We’re still a few days away from the big Christmas meal and a week or so from toasting the new year but it’s not too early to start organizing the lighter menu plan, right?
My husband and I have tried to stick to a fairly healthy lifestyle and for years greeted the new year with a big bike ride up Mt. Hamilton, one of our local hills. It’s an 18-mile climb that took me almost two hours to conquer, even at my fittest, my husband always reaching the top with a healthy margin. It was a fabulous way to spend the first day of the year, followed by a Japanese new year feast hosted by a friend.
Somehow this tradition has dropped off. While my husband continues to be in great riding shape I can’t say the same. My fitness routine has fallen by the wayside over the last few years and this year simply indulged too much–I’ve got the extra pounds to show for it.
So yes, on January 1, 2019 I’ll be on a new program with everyone else and the plan is to stick to it and return to the lifestyle I once enjoyed.
For starters, I’m collecting some new, lighter recipes. Soups are an easy way to eat lighter and healthier and I found a gem of a recipe in my stack of old issues of Cooking Light magazine.
This Three-Bean Miso Chili is warming, filling and satisfying like a traditional bowl of chili but if you check out the ingredients this soup is anything but traditional. Peanut butter and miso paste? And as if that wasn’t enough breaking with tradition I decided to add kale to the mix, along with taking a few other liberties with the recipe.
But it works. The miso and peanut butter aren’t obvious but they do give this simple soup depth considering the short cooking time. It tastes like a cross between white chicken chili and enchilada soup…without the meat. The ancho chili powder and cumin provide the base flavors and the beans are plenty hearty without being heavy.

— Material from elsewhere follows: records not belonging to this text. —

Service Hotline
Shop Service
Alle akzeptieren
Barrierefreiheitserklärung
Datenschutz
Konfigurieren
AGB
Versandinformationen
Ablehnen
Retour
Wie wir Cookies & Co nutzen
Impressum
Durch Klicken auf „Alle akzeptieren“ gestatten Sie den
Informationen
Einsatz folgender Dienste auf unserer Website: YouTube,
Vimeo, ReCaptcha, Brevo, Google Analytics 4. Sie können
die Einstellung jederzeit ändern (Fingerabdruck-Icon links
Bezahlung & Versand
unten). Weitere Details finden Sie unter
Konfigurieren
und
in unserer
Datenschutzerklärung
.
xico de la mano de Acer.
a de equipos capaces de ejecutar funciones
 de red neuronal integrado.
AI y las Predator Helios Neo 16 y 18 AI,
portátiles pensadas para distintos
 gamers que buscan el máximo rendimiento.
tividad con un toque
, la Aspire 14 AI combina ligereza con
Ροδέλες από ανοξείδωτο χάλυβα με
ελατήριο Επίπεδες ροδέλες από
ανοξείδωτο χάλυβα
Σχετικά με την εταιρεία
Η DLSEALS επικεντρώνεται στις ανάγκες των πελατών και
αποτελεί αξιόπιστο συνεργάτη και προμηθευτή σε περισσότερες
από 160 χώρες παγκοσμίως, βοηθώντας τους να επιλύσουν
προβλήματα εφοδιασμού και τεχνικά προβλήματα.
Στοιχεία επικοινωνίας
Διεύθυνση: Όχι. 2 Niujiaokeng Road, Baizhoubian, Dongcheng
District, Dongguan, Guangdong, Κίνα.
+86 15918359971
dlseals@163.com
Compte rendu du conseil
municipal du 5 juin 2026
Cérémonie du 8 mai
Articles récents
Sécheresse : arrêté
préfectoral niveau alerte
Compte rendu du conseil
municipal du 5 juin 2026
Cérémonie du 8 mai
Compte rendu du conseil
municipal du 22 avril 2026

Now, I don’t know if adding kale to this soup disqualifies it to be called chili but I do like it here–the beans just needed something else to go with them. I also made it thinner by adding more broth but prepare it the way you wish. I’ve included my version as well as the original recipe from Cooking Light. You’ll find a winner in whichever version you choose. Me, I’m secretly hoping this soup takes me one step closer to returning to our Mt. Hamilton tradition. But even if new traditions are to be made, this soup is here to stay.
Three-Bean Miso Chili
- 2 tablespoons olive oil
- 1 large shallot (or small onion)
- 2 Anaheim Chiles, diced
- Pinch kosher salt
- Ground Black Pepper
- 2 cloves garlic, minced
- 2 tablespoons natural creamy peanut butter
- 1 tablespoon white miso paste
- 2 teaspoons ground cumin
- 1 1 /2 teaspoons ancho Chile powder (or regular chili powder)
- 2 cups chopped kale (or chard)
- 1 15-oz can unsalted Great Northern beans, rinsed and drained
- 1 15-oz can unsalted chickpeas, rinsed and drained
- 1 15-oz can unsalted kidney beans, rinsed and drained
- 5 cups vegetable stock (See Note)
- Yogurt or sour cream for serving (omit if vegan)
- Avocado slices for serving
Heat the olive oil over medium heat in a pot. Add the shallot, Anaheim chiles, salt and black pepper and cook until the vegetables have softened, three to four minutes. Stir to prevent burning. Add the garlic, peanut butter, miso paste, cumin and ancho chili powder and cook for one minute, stirring constantly.
Add the beans, kale and stock and turn up the heat to high. Bring to a boil then reduce the heat to medium-low heat and simmer for about 30 minutes. Adjust for seasoning, ladle into bowls and add your toppings serve.
Stock: The original recipe is vegan but I use a combination of Swanson’s Low Sodium Chicken Broth and Imagine Organic Free-Range Low Sodium Chicken Broth for this recipe. Use your favorite vegetable stock.
Original Recipe: The original recipe from Cooking Light uses one cup less stock, has no kale, uses 2 tbsp poblano chiles instead of the two Anaheim chiles here, chili powder instead of ancho chile powder and 1 1/2 tablespoons miso paste. Adjust to suit your taste.